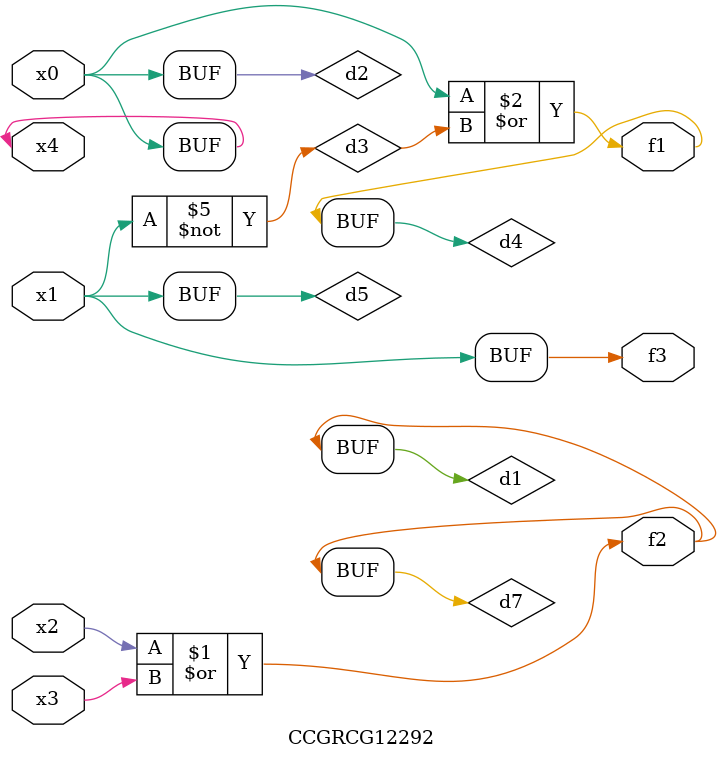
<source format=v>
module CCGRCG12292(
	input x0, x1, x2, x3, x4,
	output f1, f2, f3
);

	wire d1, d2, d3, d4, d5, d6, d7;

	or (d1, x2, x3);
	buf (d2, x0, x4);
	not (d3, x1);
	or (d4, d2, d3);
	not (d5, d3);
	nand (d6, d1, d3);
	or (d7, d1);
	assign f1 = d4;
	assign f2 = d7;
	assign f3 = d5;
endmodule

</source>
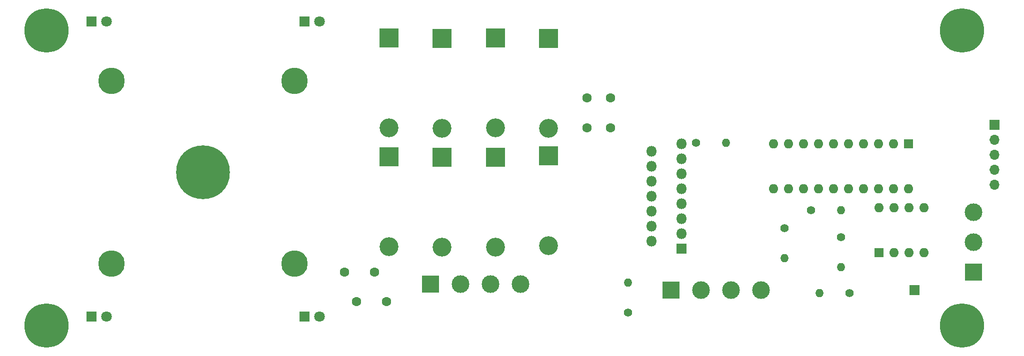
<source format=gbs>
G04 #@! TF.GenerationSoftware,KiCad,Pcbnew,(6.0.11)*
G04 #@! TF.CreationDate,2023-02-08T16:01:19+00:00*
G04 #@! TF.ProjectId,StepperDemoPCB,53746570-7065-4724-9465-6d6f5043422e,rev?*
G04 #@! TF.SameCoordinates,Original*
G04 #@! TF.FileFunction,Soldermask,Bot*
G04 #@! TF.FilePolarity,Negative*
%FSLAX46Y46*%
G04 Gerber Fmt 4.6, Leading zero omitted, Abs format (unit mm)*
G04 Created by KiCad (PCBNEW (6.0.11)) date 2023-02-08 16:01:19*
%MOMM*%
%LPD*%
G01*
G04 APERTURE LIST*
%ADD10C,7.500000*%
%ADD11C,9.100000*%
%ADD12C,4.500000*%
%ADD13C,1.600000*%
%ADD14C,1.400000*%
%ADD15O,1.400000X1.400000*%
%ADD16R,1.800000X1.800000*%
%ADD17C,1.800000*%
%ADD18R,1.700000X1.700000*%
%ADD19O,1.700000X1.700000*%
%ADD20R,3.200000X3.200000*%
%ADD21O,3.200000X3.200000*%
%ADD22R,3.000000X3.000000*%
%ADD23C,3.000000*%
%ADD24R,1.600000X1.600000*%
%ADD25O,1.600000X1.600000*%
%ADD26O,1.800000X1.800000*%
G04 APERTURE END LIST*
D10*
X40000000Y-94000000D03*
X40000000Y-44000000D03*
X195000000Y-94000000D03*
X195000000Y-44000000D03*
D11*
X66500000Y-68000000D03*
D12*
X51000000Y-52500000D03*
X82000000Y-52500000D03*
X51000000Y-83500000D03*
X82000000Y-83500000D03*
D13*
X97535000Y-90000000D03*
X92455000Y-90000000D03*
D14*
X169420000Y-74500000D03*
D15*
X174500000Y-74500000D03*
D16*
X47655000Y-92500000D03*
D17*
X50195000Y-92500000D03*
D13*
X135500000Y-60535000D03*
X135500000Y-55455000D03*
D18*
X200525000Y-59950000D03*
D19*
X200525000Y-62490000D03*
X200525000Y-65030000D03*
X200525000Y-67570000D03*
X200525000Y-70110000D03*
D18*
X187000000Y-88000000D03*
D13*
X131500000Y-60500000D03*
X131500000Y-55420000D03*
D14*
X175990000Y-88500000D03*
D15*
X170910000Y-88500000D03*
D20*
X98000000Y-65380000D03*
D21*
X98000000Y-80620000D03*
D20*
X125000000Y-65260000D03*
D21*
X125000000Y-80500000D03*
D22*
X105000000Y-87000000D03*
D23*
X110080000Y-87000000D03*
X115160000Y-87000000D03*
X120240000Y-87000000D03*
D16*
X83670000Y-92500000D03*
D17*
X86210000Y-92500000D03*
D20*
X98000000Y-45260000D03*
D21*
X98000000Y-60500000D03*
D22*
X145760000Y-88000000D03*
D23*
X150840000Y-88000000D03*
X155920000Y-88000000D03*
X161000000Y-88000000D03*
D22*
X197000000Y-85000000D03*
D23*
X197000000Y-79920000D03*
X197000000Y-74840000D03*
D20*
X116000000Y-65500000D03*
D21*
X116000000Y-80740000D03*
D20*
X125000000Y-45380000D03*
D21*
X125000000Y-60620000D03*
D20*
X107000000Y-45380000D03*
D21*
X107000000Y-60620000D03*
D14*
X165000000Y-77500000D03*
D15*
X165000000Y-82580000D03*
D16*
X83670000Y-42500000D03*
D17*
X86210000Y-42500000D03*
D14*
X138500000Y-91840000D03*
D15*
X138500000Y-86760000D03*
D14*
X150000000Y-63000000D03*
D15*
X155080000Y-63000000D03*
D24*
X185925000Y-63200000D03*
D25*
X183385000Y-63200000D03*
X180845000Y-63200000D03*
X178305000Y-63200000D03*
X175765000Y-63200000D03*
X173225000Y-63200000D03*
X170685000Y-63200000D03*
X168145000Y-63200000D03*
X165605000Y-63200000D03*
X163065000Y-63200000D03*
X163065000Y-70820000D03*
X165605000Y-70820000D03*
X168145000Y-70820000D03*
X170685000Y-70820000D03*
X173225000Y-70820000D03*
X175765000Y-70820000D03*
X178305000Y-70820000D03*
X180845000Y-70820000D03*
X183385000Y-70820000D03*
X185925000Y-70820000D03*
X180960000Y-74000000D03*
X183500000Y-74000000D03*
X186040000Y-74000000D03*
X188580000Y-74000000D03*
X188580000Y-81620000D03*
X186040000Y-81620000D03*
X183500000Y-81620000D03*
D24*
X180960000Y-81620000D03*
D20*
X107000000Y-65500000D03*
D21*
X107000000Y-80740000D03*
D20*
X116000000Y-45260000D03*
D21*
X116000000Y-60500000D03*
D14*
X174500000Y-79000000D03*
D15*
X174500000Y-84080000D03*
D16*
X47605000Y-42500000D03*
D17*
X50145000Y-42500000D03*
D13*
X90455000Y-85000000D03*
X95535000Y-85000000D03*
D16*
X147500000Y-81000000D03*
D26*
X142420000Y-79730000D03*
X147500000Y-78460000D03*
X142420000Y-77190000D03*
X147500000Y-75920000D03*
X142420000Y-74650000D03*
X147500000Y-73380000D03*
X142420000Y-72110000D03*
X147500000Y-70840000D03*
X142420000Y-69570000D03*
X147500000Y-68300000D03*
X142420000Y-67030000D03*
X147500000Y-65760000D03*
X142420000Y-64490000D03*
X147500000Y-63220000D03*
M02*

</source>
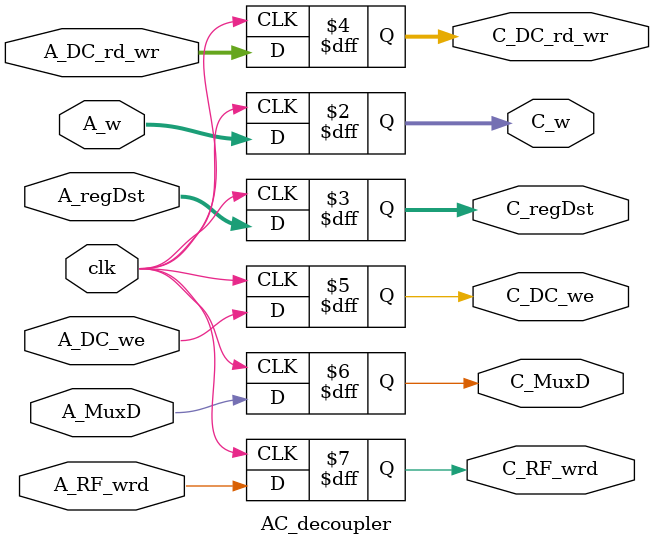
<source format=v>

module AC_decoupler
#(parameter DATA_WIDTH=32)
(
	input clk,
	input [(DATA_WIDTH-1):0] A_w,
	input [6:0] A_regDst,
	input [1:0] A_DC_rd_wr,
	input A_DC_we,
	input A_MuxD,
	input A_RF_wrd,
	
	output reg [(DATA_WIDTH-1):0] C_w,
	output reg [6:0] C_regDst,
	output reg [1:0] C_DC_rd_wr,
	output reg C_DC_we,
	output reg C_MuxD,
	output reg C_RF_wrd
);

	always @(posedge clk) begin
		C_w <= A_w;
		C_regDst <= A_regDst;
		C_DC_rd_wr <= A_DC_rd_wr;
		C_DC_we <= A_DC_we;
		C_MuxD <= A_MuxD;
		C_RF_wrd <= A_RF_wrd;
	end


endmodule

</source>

• • • • • • •

**Exercise requirements**
Restate the listing word for word and drop the pictures.

**Output of the task**
<source format=v>
module CCGRCG12292(
	input x0, x1, x2, x3, x4,
	output f1, f2, f3
);

	wire d1, d2, d3, d4, d5, d6, d7;

	or (d1, x2, x3);
	buf (d2, x0, x4);
	not (d3, x1);
	or (d4, d2, d3);
	not (d5, d3);
	nand (d6, d1, d3);
	or (d7, d1);
	assign f1 = d4;
	assign f2 = d7;
	assign f3 = d5;
endmodule

</source>
<source format=gbs>
G04 #@! TF.GenerationSoftware,KiCad,Pcbnew,(6.0.11)*
G04 #@! TF.CreationDate,2023-02-08T16:01:19+00:00*
G04 #@! TF.ProjectId,StepperDemoPCB,53746570-7065-4724-9465-6d6f5043422e,rev?*
G04 #@! TF.SameCoordinates,Original*
G04 #@! TF.FileFunction,Soldermask,Bot*
G04 #@! TF.FilePolarity,Negative*
%FSLAX46Y46*%
G04 Gerber Fmt 4.6, Leading zero omitted, Abs format (unit mm)*
G04 Created by KiCad (PCBNEW (6.0.11)) date 2023-02-08 16:01:19*
%MOMM*%
%LPD*%
G01*
G04 APERTURE LIST*
%ADD10C,7.500000*%
%ADD11C,9.100000*%
%ADD12C,4.500000*%
%ADD13C,1.600000*%
%ADD14C,1.400000*%
%ADD15O,1.400000X1.400000*%
%ADD16R,1.800000X1.800000*%
%ADD17C,1.800000*%
%ADD18R,1.700000X1.700000*%
%ADD19O,1.700000X1.700000*%
%ADD20R,3.200000X3.200000*%
%ADD21O,3.200000X3.200000*%
%ADD22R,3.000000X3.000000*%
%ADD23C,3.000000*%
%ADD24R,1.600000X1.600000*%
%ADD25O,1.600000X1.600000*%
%ADD26O,1.800000X1.800000*%
G04 APERTURE END LIST*
D10*
X40000000Y-94000000D03*
X40000000Y-44000000D03*
X195000000Y-94000000D03*
X195000000Y-44000000D03*
D11*
X66500000Y-68000000D03*
D12*
X51000000Y-52500000D03*
X82000000Y-52500000D03*
X51000000Y-83500000D03*
X82000000Y-83500000D03*
D13*
X97535000Y-90000000D03*
X92455000Y-90000000D03*
D14*
X169420000Y-74500000D03*
D15*
X174500000Y-74500000D03*
D16*
X47655000Y-92500000D03*
D17*
X50195000Y-92500000D03*
D13*
X135500000Y-60535000D03*
X135500000Y-55455000D03*
D18*
X200525000Y-59950000D03*
D19*
X200525000Y-62490000D03*
X200525000Y-65030000D03*
X200525000Y-67570000D03*
X200525000Y-70110000D03*
D18*
X187000000Y-88000000D03*
D13*
X131500000Y-60500000D03*
X131500000Y-55420000D03*
D14*
X175990000Y-88500000D03*
D15*
X170910000Y-88500000D03*
D20*
X98000000Y-65380000D03*
D21*
X98000000Y-80620000D03*
D20*
X125000000Y-65260000D03*
D21*
X125000000Y-80500000D03*
D22*
X105000000Y-87000000D03*
D23*
X110080000Y-87000000D03*
X115160000Y-87000000D03*
X120240000Y-87000000D03*
D16*
X83670000Y-92500000D03*
D17*
X86210000Y-92500000D03*
D20*
X98000000Y-45260000D03*
D21*
X98000000Y-60500000D03*
D22*
X145760000Y-88000000D03*
D23*
X150840000Y-88000000D03*
X155920000Y-88000000D03*
X161000000Y-88000000D03*
D22*
X197000000Y-85000000D03*
D23*
X197000000Y-79920000D03*
X197000000Y-74840000D03*
D20*
X116000000Y-65500000D03*
D21*
X116000000Y-80740000D03*
D20*
X125000000Y-45380000D03*
D21*
X125000000Y-60620000D03*
D20*
X107000000Y-45380000D03*
D21*
X107000000Y-60620000D03*
D14*
X165000000Y-77500000D03*
D15*
X165000000Y-82580000D03*
D16*
X83670000Y-42500000D03*
D17*
X86210000Y-42500000D03*
D14*
X138500000Y-91840000D03*
D15*
X138500000Y-86760000D03*
D14*
X150000000Y-63000000D03*
D15*
X155080000Y-63000000D03*
D24*
X185925000Y-63200000D03*
D25*
X183385000Y-63200000D03*
X180845000Y-63200000D03*
X178305000Y-63200000D03*
X175765000Y-63200000D03*
X173225000Y-63200000D03*
X170685000Y-63200000D03*
X168145000Y-63200000D03*
X165605000Y-63200000D03*
X163065000Y-63200000D03*
X163065000Y-70820000D03*
X165605000Y-70820000D03*
X168145000Y-70820000D03*
X170685000Y-70820000D03*
X173225000Y-70820000D03*
X175765000Y-70820000D03*
X178305000Y-70820000D03*
X180845000Y-70820000D03*
X183385000Y-70820000D03*
X185925000Y-70820000D03*
X180960000Y-74000000D03*
X183500000Y-74000000D03*
X186040000Y-74000000D03*
X188580000Y-74000000D03*
X188580000Y-81620000D03*
X186040000Y-81620000D03*
X183500000Y-81620000D03*
D24*
X180960000Y-81620000D03*
D20*
X107000000Y-65500000D03*
D21*
X107000000Y-80740000D03*
D20*
X116000000Y-45260000D03*
D21*
X116000000Y-60500000D03*
D14*
X174500000Y-79000000D03*
D15*
X174500000Y-84080000D03*
D16*
X47605000Y-42500000D03*
D17*
X50145000Y-42500000D03*
D13*
X90455000Y-85000000D03*
X95535000Y-85000000D03*
D16*
X147500000Y-81000000D03*
D26*
X142420000Y-79730000D03*
X147500000Y-78460000D03*
X142420000Y-77190000D03*
X147500000Y-75920000D03*
X142420000Y-74650000D03*
X147500000Y-73380000D03*
X142420000Y-72110000D03*
X147500000Y-70840000D03*
X142420000Y-69570000D03*
X147500000Y-68300000D03*
X142420000Y-67030000D03*
X147500000Y-65760000D03*
X142420000Y-64490000D03*
X147500000Y-63220000D03*
M02*

</source>
<source format=v>

module AC_decoupler
#(parameter DATA_WIDTH=32)
(
	input clk,
	input [(DATA_WIDTH-1):0] A_w,
	input [6:0] A_regDst,
	input [1:0] A_DC_rd_wr,
	input A_DC_we,
	input A_MuxD,
	input A_RF_wrd,
	
	output reg [(DATA_WIDTH-1):0] C_w,
	output reg [6:0] C_regDst,
	output reg [1:0] C_DC_rd_wr,
	output reg C_DC_we,
	output reg C_MuxD,
	output reg C_RF_wrd
);

	always @(posedge clk) begin
		C_w <= A_w;
		C_regDst <= A_regDst;
		C_DC_rd_wr <= A_DC_rd_wr;
		C_DC_we <= A_DC_we;
		C_MuxD <= A_MuxD;
		C_RF_wrd <= A_RF_wrd;
	end


endmodule

</source>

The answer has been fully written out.